Commissions of Inquiry
The shots were identified to have emanated from a nearby warehouse. Hours after the shooting police arrested one Lee Harvey Oswald, a warehouse employee, who also happened to be a former marine with links to the Soviet Union. Oswald was however was also killed by a Dallas resident known as Jack Ruby (Livingstone 56). All these dramatic events made many people ponder whether a conspiracy was at play. A commission was established by Kennedy’s successor, President Lyndon B. Johnson, to investigate the assassination. The commission was chaired by Earl Warren the then Supreme Court Chief Justice. After ten months, the commission came to a few conclusions regarding the JFK assassination. It cited that Lee Harvey Oswald indeed killed the president, acting alone and also that the Dallas resident; Jack Ruby acted alone when he slayed Oswald before he could stand trial (Poe and Kaiser 66). The findings however were received with great skepticism by the American public. Many could not come to terms how the assassin acted alone and how Jack Ruby’s action was not part of a cover-up plot.

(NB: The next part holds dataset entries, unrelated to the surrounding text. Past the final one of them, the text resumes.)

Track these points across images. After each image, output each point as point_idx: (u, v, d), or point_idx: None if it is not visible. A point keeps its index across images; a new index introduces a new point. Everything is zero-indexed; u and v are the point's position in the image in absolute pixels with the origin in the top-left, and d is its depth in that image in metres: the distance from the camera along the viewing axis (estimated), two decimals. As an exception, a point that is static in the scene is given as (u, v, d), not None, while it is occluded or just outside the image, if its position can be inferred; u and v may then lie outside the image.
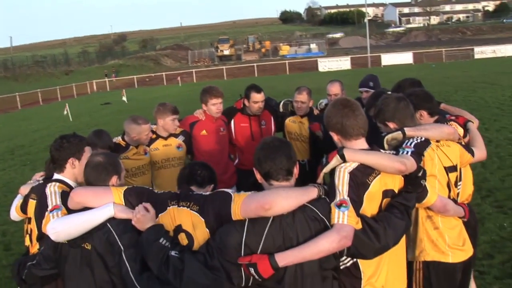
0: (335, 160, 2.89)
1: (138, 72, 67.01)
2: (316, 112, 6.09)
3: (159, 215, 2.94)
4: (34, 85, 54.70)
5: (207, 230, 2.83)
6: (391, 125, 3.44)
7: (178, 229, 2.91)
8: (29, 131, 23.75)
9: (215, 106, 5.50)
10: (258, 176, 2.88)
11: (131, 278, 2.81)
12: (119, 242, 2.88)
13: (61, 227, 2.93)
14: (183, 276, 2.67)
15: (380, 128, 3.60)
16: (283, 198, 2.65)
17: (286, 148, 2.83)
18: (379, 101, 3.56)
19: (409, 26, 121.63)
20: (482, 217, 6.96)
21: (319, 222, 2.72)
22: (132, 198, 2.98)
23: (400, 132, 3.33)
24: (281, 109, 6.21)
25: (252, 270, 2.59)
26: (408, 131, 3.33)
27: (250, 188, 2.91)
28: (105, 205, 2.93)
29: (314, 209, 2.73)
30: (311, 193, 2.77)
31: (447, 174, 3.47)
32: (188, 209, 2.89)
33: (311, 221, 2.71)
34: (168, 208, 2.95)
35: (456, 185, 3.60)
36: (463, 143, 3.80)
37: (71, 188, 3.37)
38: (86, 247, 2.95)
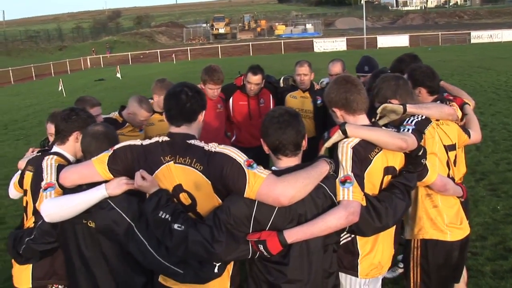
0: (337, 135, 2.88)
1: (133, 49, 66.51)
2: (317, 87, 6.01)
3: (153, 175, 2.76)
4: (27, 60, 54.17)
5: (216, 195, 2.73)
6: (394, 102, 3.37)
7: (178, 188, 2.76)
8: (23, 106, 23.62)
9: (212, 90, 5.41)
10: (265, 148, 2.82)
11: (151, 252, 2.74)
12: (128, 219, 2.80)
13: (53, 210, 2.86)
14: (186, 250, 2.62)
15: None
16: (301, 189, 2.58)
17: (295, 122, 2.74)
18: (377, 81, 3.52)
19: (406, 8, 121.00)
20: (476, 199, 6.98)
21: (327, 199, 2.70)
22: (119, 165, 2.81)
23: (401, 106, 3.27)
24: (281, 84, 6.10)
25: (261, 247, 2.60)
26: (410, 108, 3.29)
27: None
28: (97, 188, 2.82)
29: (324, 185, 2.71)
30: (324, 173, 2.72)
31: (447, 153, 3.47)
32: (190, 167, 2.72)
33: (320, 198, 2.69)
34: (162, 166, 2.76)
35: (455, 163, 3.60)
36: (459, 124, 3.79)
37: (68, 161, 3.33)
38: (89, 224, 2.88)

Another commission, United States House Select Committee on Assassinations (HSCA) arrived at conclusions that contrasted the Warren Commission findings. The HSCA cited that the conspiracy might have been afoot in the assassination. Additionally, the HSCA pinpointed serious flaws in the original FBI investigation and the Warren report. The HSCA seemed to agree with the Warren team that “three shots were fired by Oswald, but there was a fourth shot which portended that there were two gunmen involved” (Poe and Kaiser 68). The HSCA findings were founded on acoustical information that was later disrepute. The commission, despite, its sensational claims did not identify any other group or person in the assassination besides Lee Harvey Oswald. It however exonerated Soviet Union, FBI, and organized crime from blame but could not explicitly say whether there was involvement of the groups’ individual members. The John Fitzgerald Kennedy assassination, to date, is still subject to immense debate spawning a great deal of conspiracy theories and possible alternative scenarios.